··· ИСХОДНЫЙ ТЕКСТ ···

М. К. Вальтер описывает дела того времени очень точно. 24 января 5 батальонов поступили на усиление Псебайского гарнизона, сменив собой 1 батальон Ставропольского полка [26]. 19 марта начальник Мало-Лабинской линии полковник Вельямишев вдруг узнает, что конное скопище горцев до 4000 человек, предводительствуемое самим Магомет-Амином, спускается от Ходза в долину Псебая.
Полковник Вельяшев, располагая лишь семью ротами пехоты и двумя сотнями [27] кавалерии, решился тем не менее не только отстоять укрепление, но и не допустить повреждения строившегося моста через Лабу. Поэтому, оставив для непосредственной обороны укрепления и блокгаузов 2 роты кубанцев и 1 севастопольцев (20 роту), остальные 4 роты и 2 сотни казаков при 4-х орудиях вывел из укрепления с целью принять бой в поле.
Севастопольские 17-я, 18-я и 19-я роты под начальством своего батальонного командира П. Винникова составили первую линию, расположившись уступами на интервалах, начиная от западного фаса укрепления до подошвы первого уступа гор; орудия стояли в интервалах, а рота кубанцев и казаки – в резерве. Позиция была под выстрелами батарей укрепления.
Магомет-Амин
Едва построение войск было окончено, как отделившаяся от скопища Магомет-Амина партия до 1000 человек понеслась в атаку на наши войска, но встреченная огнем орудий и ружейных рот севастопольцев партия сразу понесла чувствительный урон, дрогнула, смешалась и отступила. Затем она еще 2 раза повторила атаку, с тем же безуспешным результатом и наконец отошла, присоединившись к главным своим силам, двигавшимся вверх по М. Лабе. После того все скопище, перебравшись на левый берег реки, направилось вниз по течению в долину р. Андрюк, где и расположилась против аула Адиге-Гирея-Конокова.
Опасаясь за строившийся мост, полковник Вельямишев выдвинул в прикрытие ему по ту сторону реки 18 и 19 роты севастопольцев при двух орудиях под командою майора Пруцкого. И действительно, ночью того же числа горцы двинулись к мосту, но, встреченные [28] ружейным огнем севастопольцев с опушки прибрежного леса, они отступили.

··· ПРЕДОСТАВЛЕННЫЕ МАТЕРИАЛЫ ···

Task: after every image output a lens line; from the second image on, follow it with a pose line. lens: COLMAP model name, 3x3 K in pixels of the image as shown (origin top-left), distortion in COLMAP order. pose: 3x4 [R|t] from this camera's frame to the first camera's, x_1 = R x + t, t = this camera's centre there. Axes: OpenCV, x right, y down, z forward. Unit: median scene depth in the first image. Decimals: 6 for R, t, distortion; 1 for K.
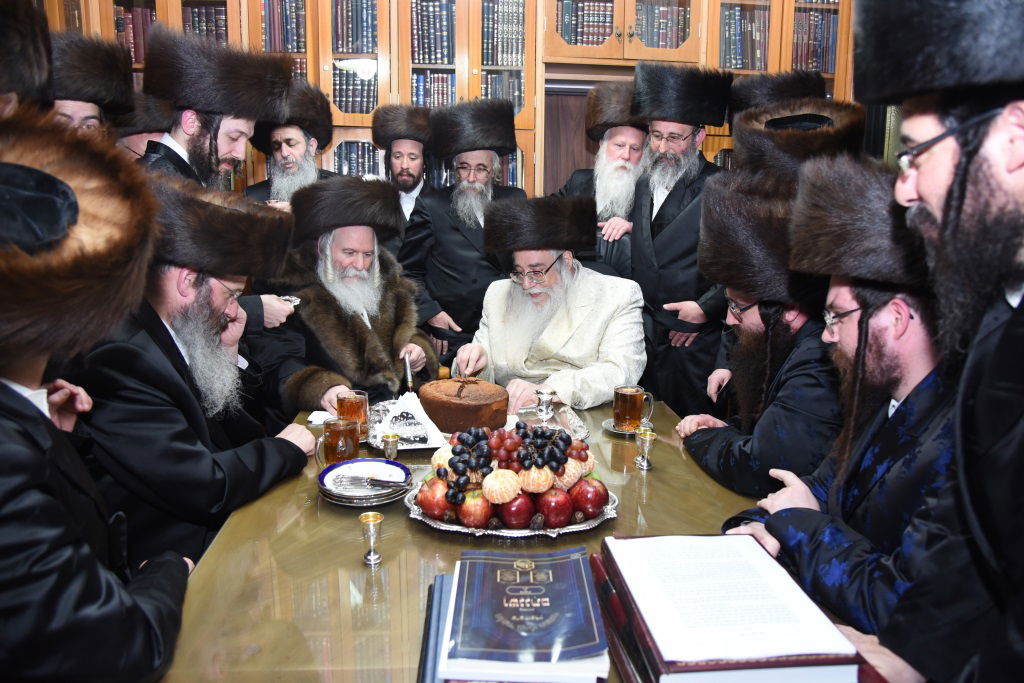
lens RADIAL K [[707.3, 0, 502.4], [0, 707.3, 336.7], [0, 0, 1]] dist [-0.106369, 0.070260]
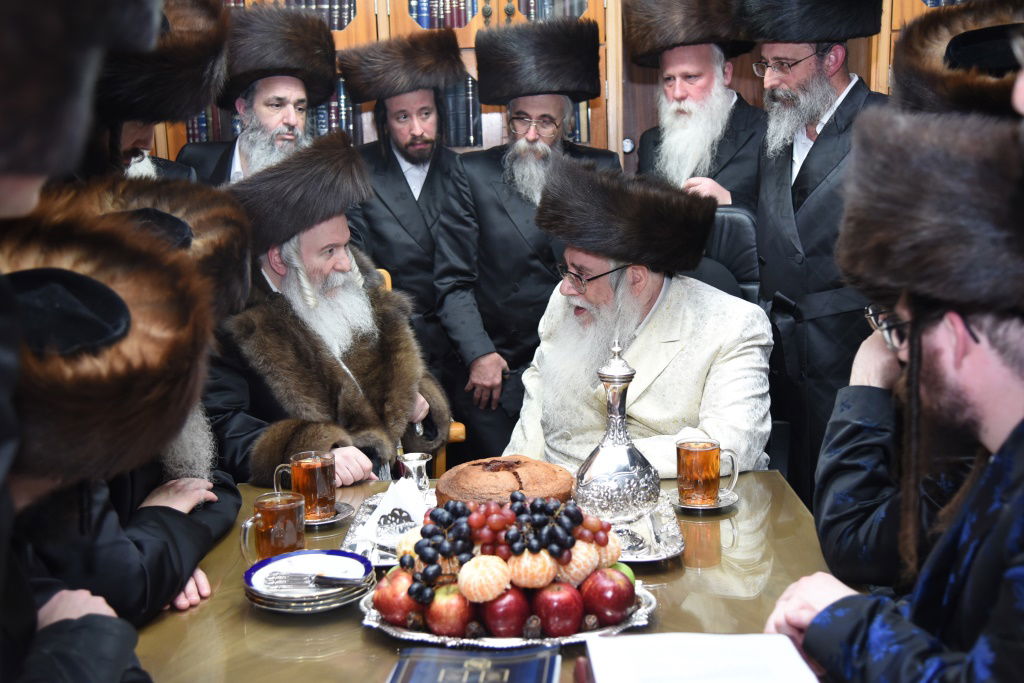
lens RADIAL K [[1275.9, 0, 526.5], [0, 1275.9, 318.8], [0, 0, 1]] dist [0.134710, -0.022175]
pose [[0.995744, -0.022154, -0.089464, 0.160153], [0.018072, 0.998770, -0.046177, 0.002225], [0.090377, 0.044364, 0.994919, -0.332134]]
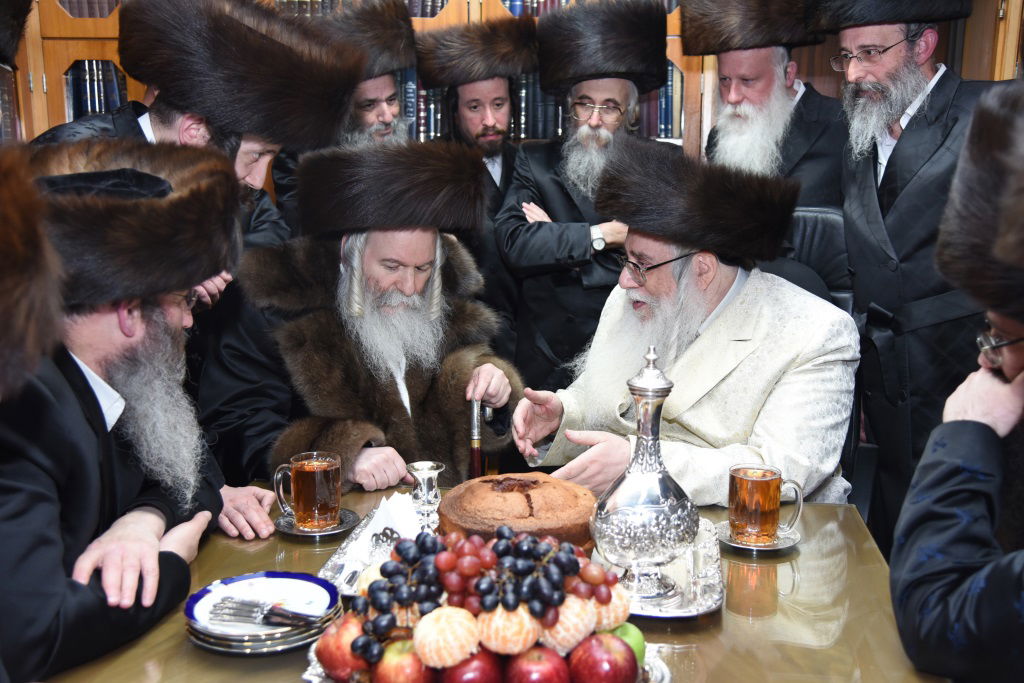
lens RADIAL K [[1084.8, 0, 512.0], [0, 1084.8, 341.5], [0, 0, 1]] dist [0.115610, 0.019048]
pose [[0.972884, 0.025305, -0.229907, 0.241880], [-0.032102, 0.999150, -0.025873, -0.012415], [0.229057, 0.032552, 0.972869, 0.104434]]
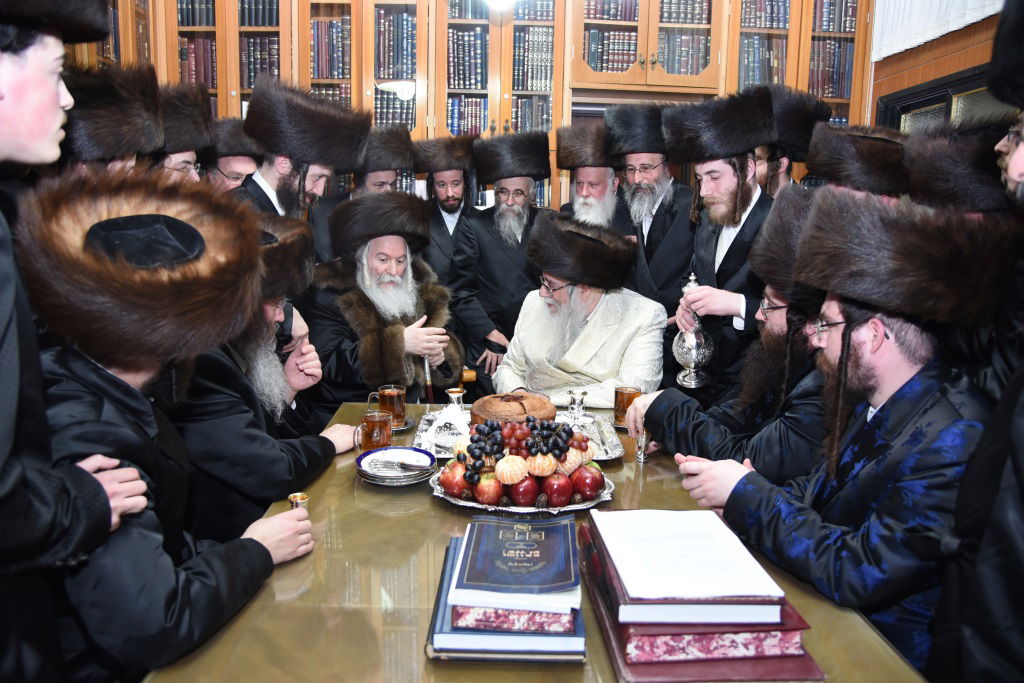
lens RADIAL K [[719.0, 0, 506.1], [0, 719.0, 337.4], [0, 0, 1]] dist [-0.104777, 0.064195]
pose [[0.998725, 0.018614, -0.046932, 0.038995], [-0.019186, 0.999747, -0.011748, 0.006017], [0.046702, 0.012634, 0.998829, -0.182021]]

···
··· ПРЕДОСТАВЛЕННЫЕ МАТЕРИАЛЫ ···

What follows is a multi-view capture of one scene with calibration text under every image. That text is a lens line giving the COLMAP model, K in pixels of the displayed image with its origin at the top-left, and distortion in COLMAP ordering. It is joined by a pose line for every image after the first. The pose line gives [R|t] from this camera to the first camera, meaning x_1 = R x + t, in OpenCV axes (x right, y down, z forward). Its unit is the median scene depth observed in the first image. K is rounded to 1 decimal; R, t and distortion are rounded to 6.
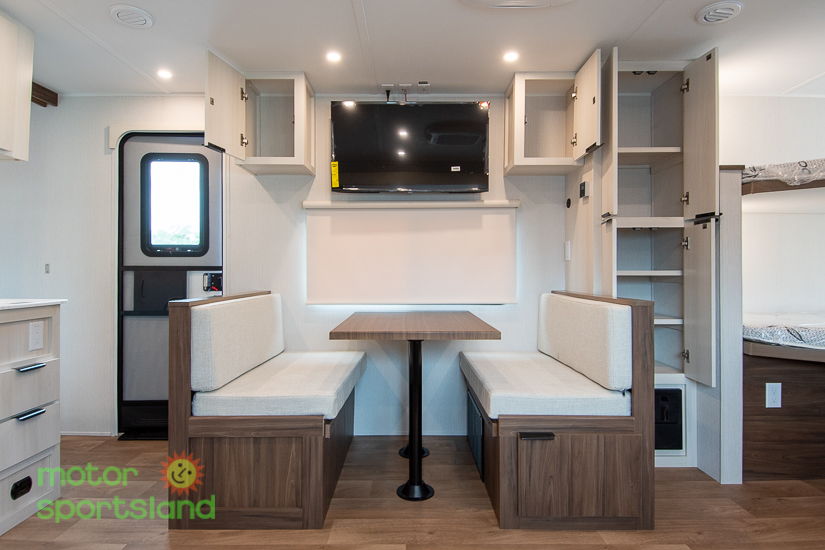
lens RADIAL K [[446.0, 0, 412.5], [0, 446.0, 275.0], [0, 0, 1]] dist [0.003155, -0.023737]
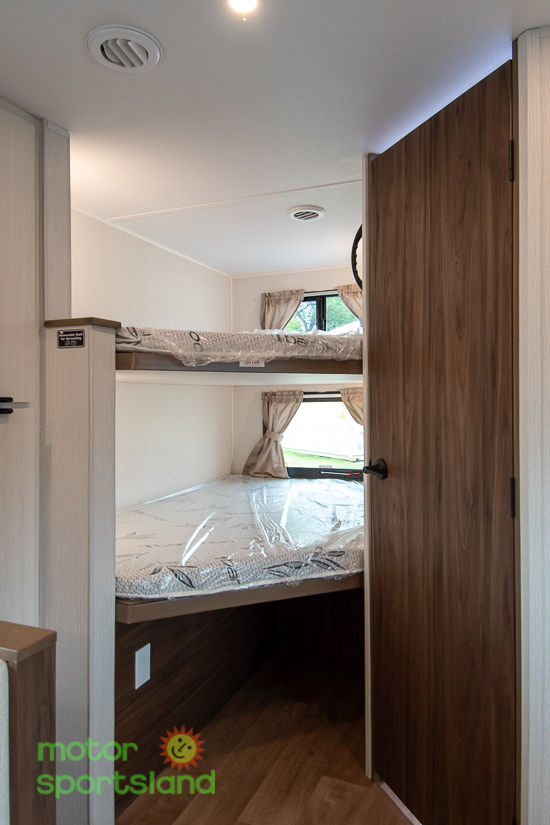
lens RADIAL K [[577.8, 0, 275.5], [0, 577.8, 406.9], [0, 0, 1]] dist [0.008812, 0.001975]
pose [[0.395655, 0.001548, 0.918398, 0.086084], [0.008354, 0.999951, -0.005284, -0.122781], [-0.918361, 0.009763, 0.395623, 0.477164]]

···
··· ПРЕДОСТАВЛЕННЫЕ МАТЕРИАЛЫ ···

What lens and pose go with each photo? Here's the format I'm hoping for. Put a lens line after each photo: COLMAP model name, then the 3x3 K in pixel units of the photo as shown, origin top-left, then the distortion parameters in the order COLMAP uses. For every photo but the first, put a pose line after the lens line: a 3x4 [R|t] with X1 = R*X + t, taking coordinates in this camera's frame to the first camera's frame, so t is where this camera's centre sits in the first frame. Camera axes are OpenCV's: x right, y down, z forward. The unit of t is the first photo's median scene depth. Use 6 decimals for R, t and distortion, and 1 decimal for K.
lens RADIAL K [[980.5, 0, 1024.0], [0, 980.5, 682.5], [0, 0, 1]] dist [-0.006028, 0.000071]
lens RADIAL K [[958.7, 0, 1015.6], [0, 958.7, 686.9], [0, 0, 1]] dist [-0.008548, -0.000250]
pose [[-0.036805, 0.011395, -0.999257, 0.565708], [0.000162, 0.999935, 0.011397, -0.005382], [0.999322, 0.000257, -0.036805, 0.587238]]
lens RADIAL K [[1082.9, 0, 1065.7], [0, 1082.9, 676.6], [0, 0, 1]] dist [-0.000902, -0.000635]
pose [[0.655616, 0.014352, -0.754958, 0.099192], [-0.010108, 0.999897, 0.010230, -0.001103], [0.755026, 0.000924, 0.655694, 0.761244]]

···

ЧТО НУЖНО СДЕЛАТЬ:
#1 Ответьте на вопросы по исходному тексту.
(а) Сколько батальонов поступило на усиление Псебайского гарнизона 24 января?
(б) До скольких человек насчитывала партия, которая отделилась от скопища Магомет-Амина и понеслась в атаку?
(в) Под чьей командой 18-я и 19-я роты севастопольцев были выдвинуты в прикрытие моста?
#2 Повторите дословно часть исходного текста. Начните с места, где стоят слова «Опасаясь за строившийся», и остановитесь после слов «леса, они отступили.».

ОТВЕТЫ ПО ЗАДАНИЯМ:
#1
(а) На усиление Псебайского гарнизона поступили 5 батальонов.
(б) Партия насчитывала до 1000 человек.
(в) Роты были выдвинуты под командой майора Пруцкого.

#2
Опасаясь за строившийся мост, полковник Вельямишев выдвинул в прикрытие ему по ту сторону реки 18 и 19 роты севастопольцев при двух орудиях под командою майора Пруцкого. И действительно, ночью того же числа горцы двинулись к мосту, но, встреченные [28] ружейным огнем севастопольцев с опушки прибрежного леса, они отступили.